I can definatly see how the cob could be a choaking hazard to some dogs but the cob he'd never get his mouth even half way around it he has to mostly it because his mouth is too small lol. He's only half Chi so full chi's even smaller well the cob would be thicker than their neck lol. I really do want him to have a rich and varied diet so lots of veg fish and fresh meat. He'll also eat he can his hands on too but I think that's a good thing (well except when it's my slippers and such of course.)


----------



## Jetta (Mar 26, 2009)

pigeonsheep said:


> you might as well feed them ur soda with it too... -_-;
> it's bad enough that corn is fed to us....let alone animals that we eat
> http://www.texasgrassfedbeef.com/corn__it_s_what_s_bad_for_you.htm
> please dont feed them corn...unless you want ur guy to get obese


We're talking about juicy corn on the cob a lovely starter especialy with butter, one of your aproved 5 day. This site seems to be all about grains.


----------



## pigeonsheep (Nov 8, 2008)

obviously u didnt read enough...corn is corn. and corn is a grain. what do you think some cows and pigs and chickens are fed? corn. that's why people get so fat easily unless its grass fed meat which isnt corn
quote on quote
"Amazingly, the worst grain is corn! Not only does it have the worst fatty acid profile (Omega-6 to Omega-3 ratio) of nearly all grains (which skews the fat balance in the membranes of all animal body cells negatively impacting cell function), but it is also a fungal host to 22 different fungi including Aspergillus. Some of these fungi put out body debilitating mycotoxins that can literally kill animals and people. This is why the US Government tests corn for aflatoxin, one of the most deadly and highly carcinogenic toxins on the planet. Many condemned corn supplies end up in animal feeds (not only for livestock in feedlots but family pets too.)"


----------



## Jetta (Mar 26, 2009)

I did read that but corn isn't corn as you put there are many different types with different properties and sweet corn is seldome ever used as feed. And it is one of our approved recomended 5 a day.


----------



## pigeonsheep (Nov 8, 2008)

you fed your dog salt,sugar,pepper,msg, and butter from that kfc corn...


----------



## Jetta (Mar 26, 2009)

pigeonsheep said:


> you fed your dog salt,sugar,pepper,msg, and butter from that kfc corn...

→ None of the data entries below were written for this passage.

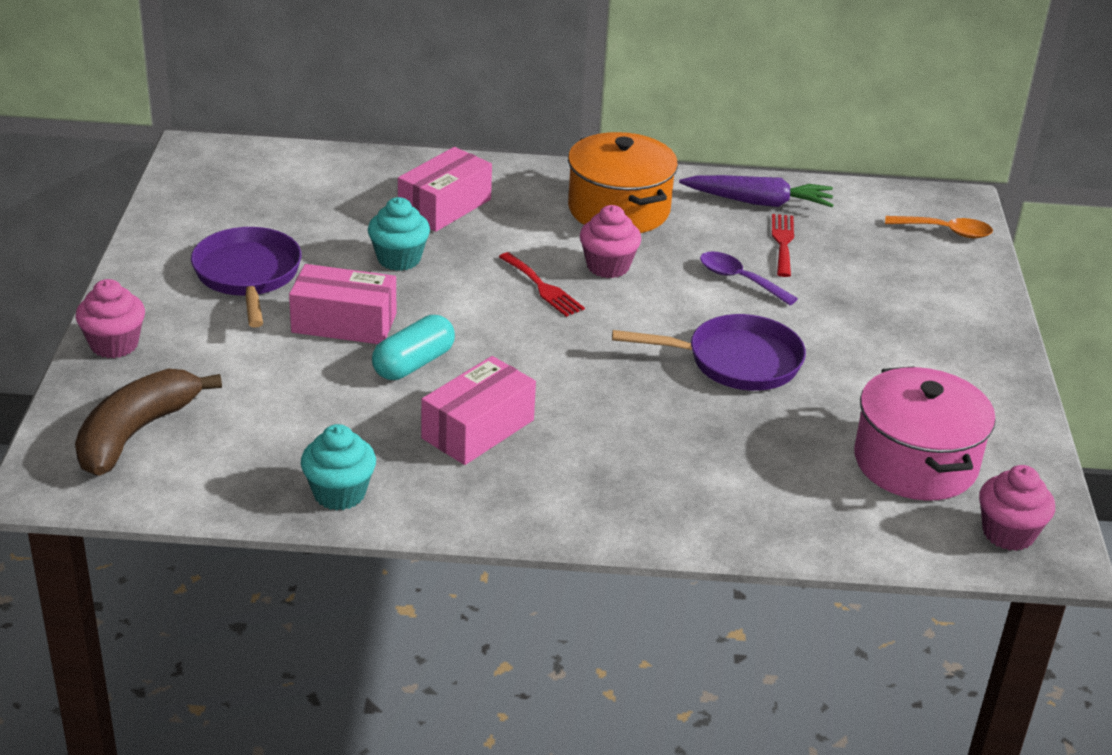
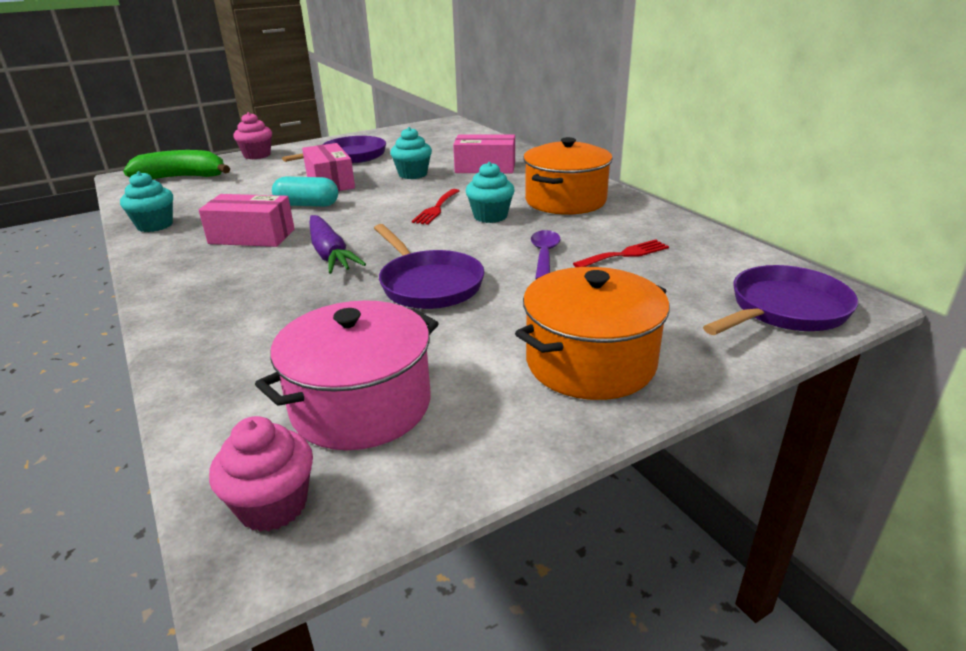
camera: 60 degrees right, 5 degrees down
brown banana [75,369,222,476] -> green banana [123,150,230,179]
pink cupcake [580,205,641,278] -> turquoise cupcake [466,162,515,223]
purple carrot [679,175,833,207] -> purple carrot moved to [310,215,366,274]
orange spoon [885,216,993,238] -> purple pan [703,265,858,335]
none -> orange pot [515,267,670,400]

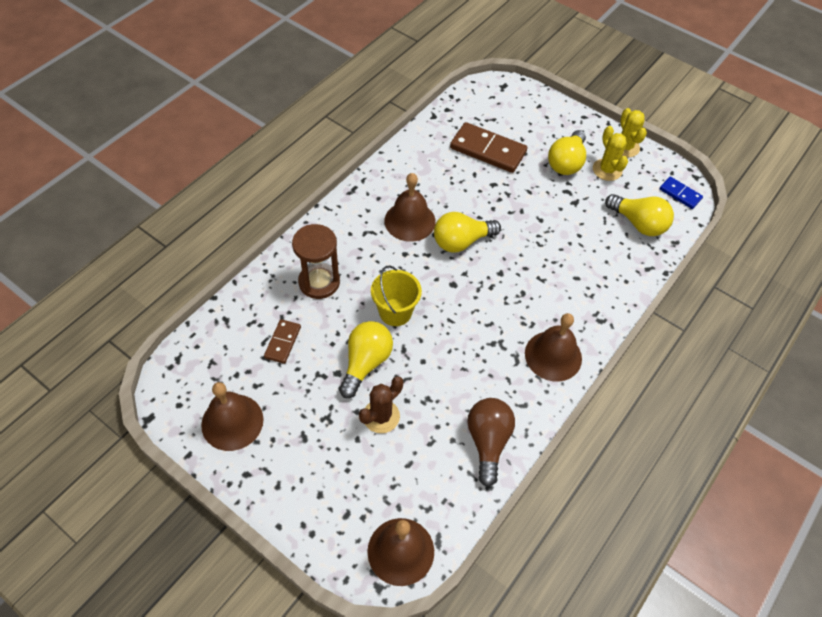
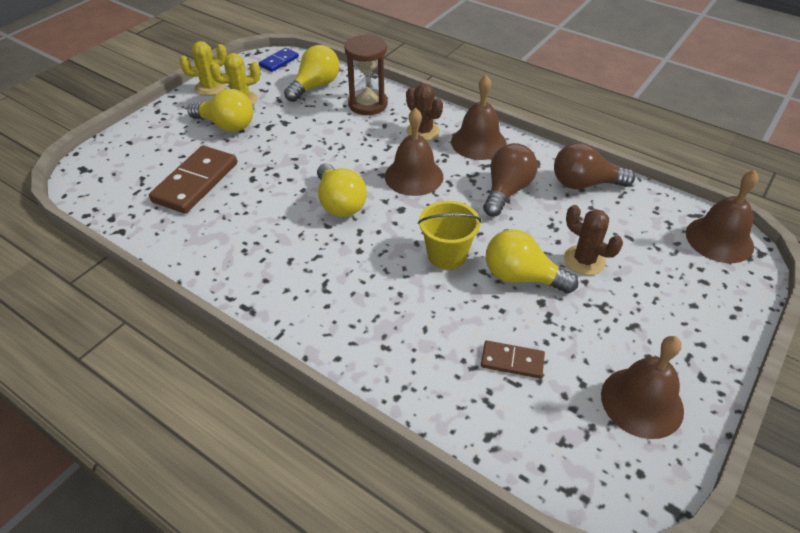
camera: 90 degrees left, 10 degrees down
brown hourglass [292,224,340,299] -> brown hourglass moved to [344,34,388,115]
brown bell [384,173,436,242] -> brown bell moved to [385,108,444,196]
none -> brown cactus [406,83,443,141]
none -> brown light bulb [483,143,538,216]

No they don't add salt or pepper to the corn and not even butter any more either (it used to always make my nose run when I ate something with lots of with melted butter for some reason lol)

As for MSG I'm not even sure how on earth youcould add that to corn lol. So no none of the above.

This is getting a little silly now to be honest. Salt pepper and Monosodium glutamate in corn on the cob? lol

Sugar I'll give you though but that's naturaly in it just like it's naturaly found in many fruits and vegetables.

Definatly getting a tad daft now lol.


----------



## huskyluv (Oct 24, 2008)

I totally agree with you Pigeonsheep and I found that article you linked to pretty interesting, so thank you. Despite how good or bad corn may be it seems Jetta has made up his or her mind about it and nothing is going to change that. 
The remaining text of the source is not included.